Is the US Oath of Allegiance, 8 C.F.R. Part 337 (2008) like a Covenant?

What say the Theologians of Covenant?
I hereby declare, on oath, that I absolutely and entirely renounce and abjure all allegiance and fidelity to any foreign prince, potentate, state, or sovereignty of whom or which I have heretofore been a subject or citizen; that I will support and defend the Constitution and laws of the United States of America against all enemies, foreign and domestic; that I will bear true faith and allegiance to the same; that I will bear arms on behalf of the United States when required by the law; that I will perform noncombatant service in the Armed Forces of the United States when required by the law; that I will perform work of national importance under civilian direction when required by the law; and that I take this obligation freely without any mental reservation or purpose of evasion; so help me God.


Dan Harper said...

Nope, not a covenant. It's an oath. It's asking the individual to assert their allegiance to a nation. It does not outline the nature of a relationship between a deity and human beings, or the nature of a sacred relationship between human beings.

The only reason God is mentioned in this oath is so the individual taking the oath can show s/he is super-serious. Persons from certain religious groups who refuse to swear by God, under the argument that such swearing takes the name of God in vain, could remove God clause and still have a valid oath. Thus God does not really enter into this oath.

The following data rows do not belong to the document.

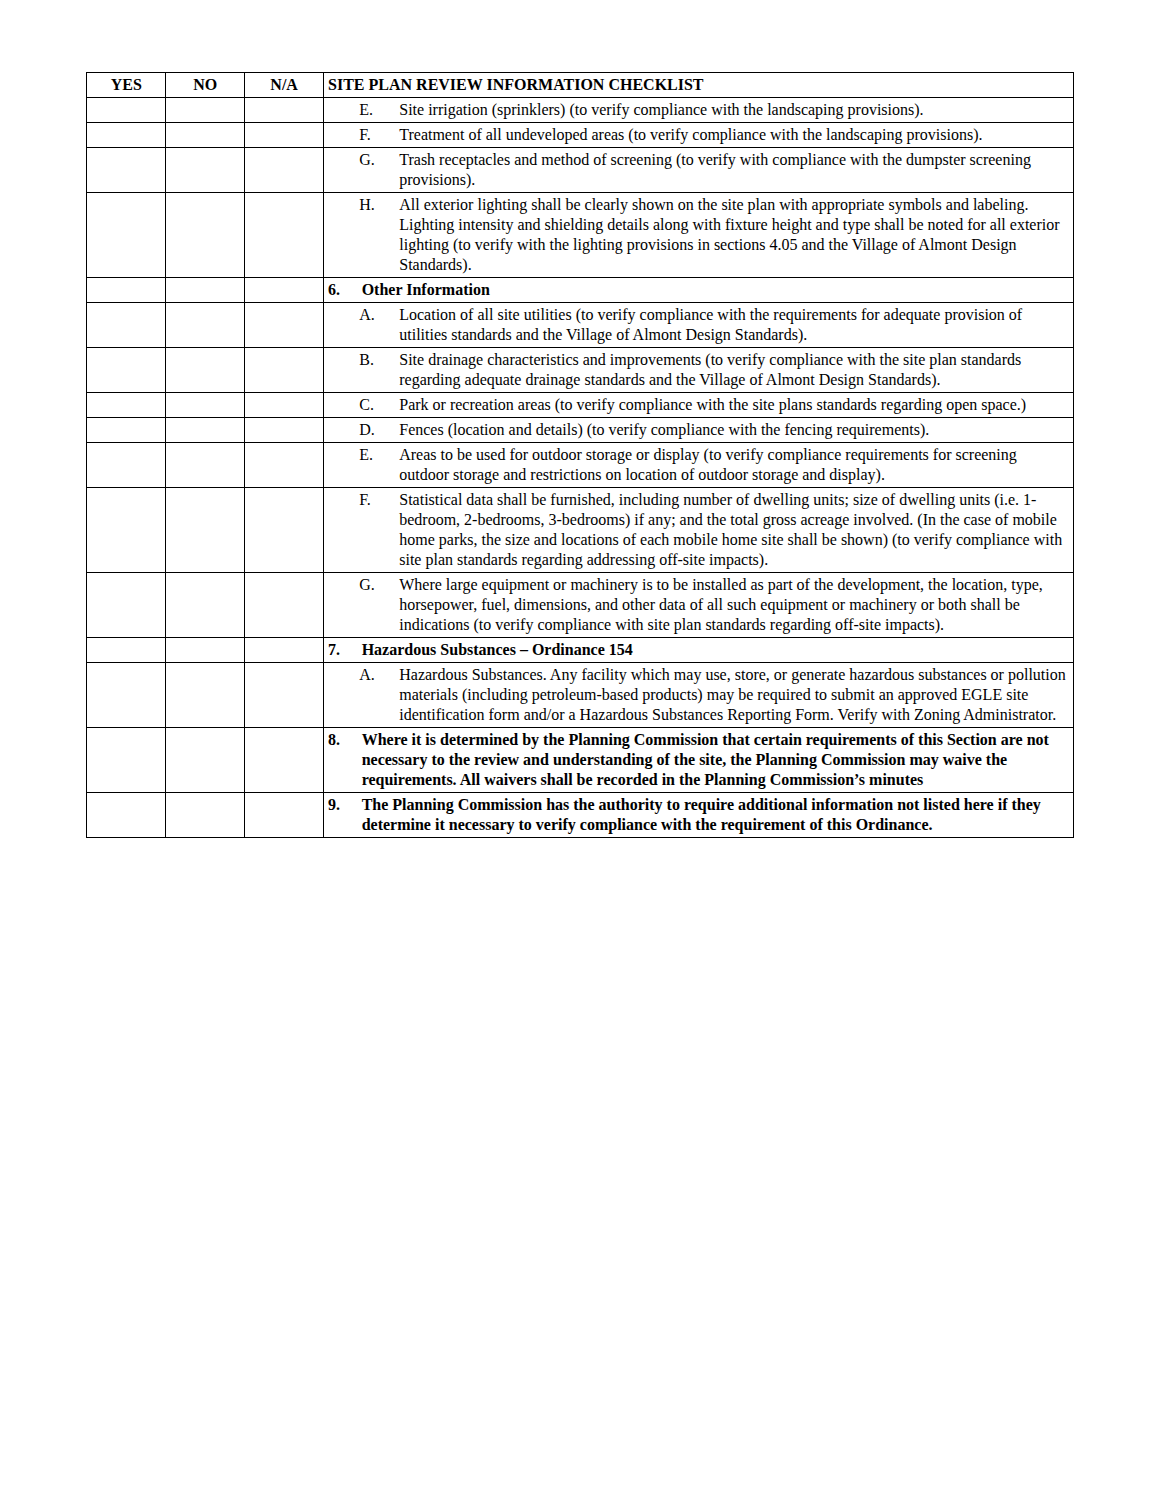| YES | NO | N/A | SITE PLAN REVIEW INFORMATION CHECKLIST |
| --- | --- | --- | --- |
| | | | E. Site irrigation (sprinklers) (to verify compliance with the landscaping provisions). |
| | | | F. Treatment of all undeveloped areas (to verify compliance with the landscaping provisions). |
| | | | G. Trash receptacles and method of screening (to verify with compliance with the dumpster screening provisions). |
| | | | H. All exterior lighting shall be clearly shown on the site plan with appropriate symbols and labeling. Lighting intensity and shielding details along with fixture height and type shall be noted for all exterior lighting (to verify with the lighting provisions in sections 4.05 and the Village of Almont Design Standards). |
| | | | 6. Other Information |
| | | | A. Location of all site utilities (to verify compliance with the requirements for adequate provision of utilities standards and the Village of Almont Design Standards). |
| | | | B. Site drainage characteristics and improvements (to verify compliance with the site plan standards regarding adequate drainage standards and the Village of Almont Design Standards). |
| | | | C. Park or recreation areas (to verify compliance with the site plans standards regarding open space.) |
| | | | D. Fences (location and details) (to verify compliance with the fencing requirements). |
| | | | E. Areas to be used for outdoor storage or display (to verify compliance requirements for screening outdoor storage and restrictions on location of outdoor storage and display). |
| | | | F. Statistical data shall be furnished, including number of dwelling units; size of dwelling units (i.e. 1-bedroom, 2-bedrooms, 3-bedrooms) if any; and the total gross acreage involved. (In the case of mobile home parks, the size and locations of each mobile home site shall be shown) (to verify compliance with site plan standards regarding addressing off-site impacts). |
| | | | G. Where large equipment or machinery is to be installed as part of the development, the location, type, horsepower, fuel, dimensions, and other data of all such equipment or machinery or both shall be indications (to verify compliance with site plan standards regarding off-site impacts). |
| | | | 7. Hazardous Substances – Ordinance 154 |
| | | | A. Hazardous Substances. Any facility which may use, store, or generate hazardous substances or pollution materials (including petroleum-based products) may be required to submit an approved EGLE site identification form and/or a Hazardous Substances Reporting Form. Verify with Zoning Administrator. |
| | | | 8. Where it is determined by the Planning Commission that certain requirements of this Section are not necessary to the review and understanding of the site, the Planning Commission may waive the requirements. All waivers shall be recorded in the Planning Commission’s minutes |
| | | | 9. The Planning Commission has the authority to require additional information not listed here if they determine it necessary to verify compliance with the requirement of this Ordinance. |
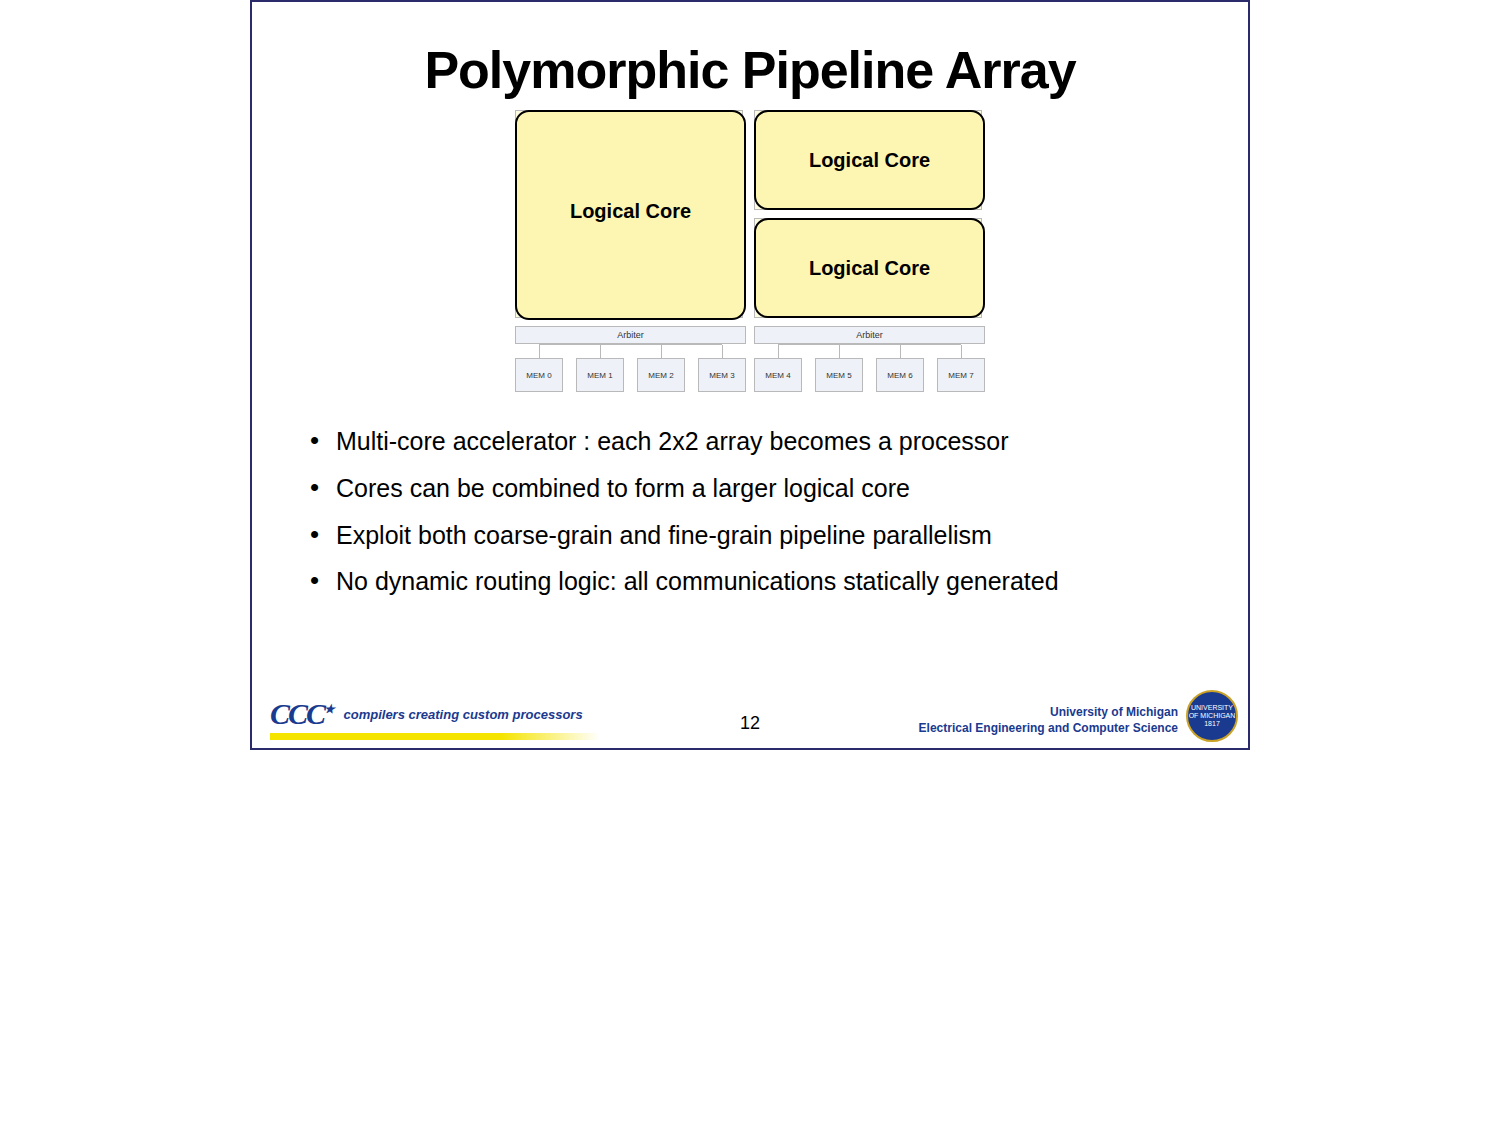Polymorphic Pipeline Array
PE PE
PE PE
PE PE
PE PE
PE PE
PE PE
PE PE
PE PE
Core
Core
Core
Core
Logical Core
PE PE
PE PE
PE PE
PE PE
PE PE
PE PE
PE PE
PE PE
Core
Core
Core
Core
Logical Core
Logical Core
Arbiter
Arbiter
MEM 0
MEM 1
MEM 2
MEM 3
MEM 4
MEM 5
MEM 6
MEM 7
Multi-core accelerator : each 2x2 array becomes a processor
Cores can be combined to form a larger logical core
Exploit both coarse-grain and fine-grain pipeline parallelism
No dynamic routing logic: all communications statically generated
CCC★ compilers creating custom processors
12
University of Michigan
Electrical Engineering and Computer Science
UNIVERSITY
OF MICHIGAN
1817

Nor is this a sacred relationship between individuals, e.g., a marriage in some religious traditions is a type of covenant; e.g., the primary principle of association for religious groups in some traditions is a covenant. But these covenantal relationships are between persons (and, commonly but not always, between persons and God or deity) -- this oath of allegiance is between a person and a nation.

Bill Baar said...

Thanks Dan...what do you think the "Nation" is in between a person and a nation.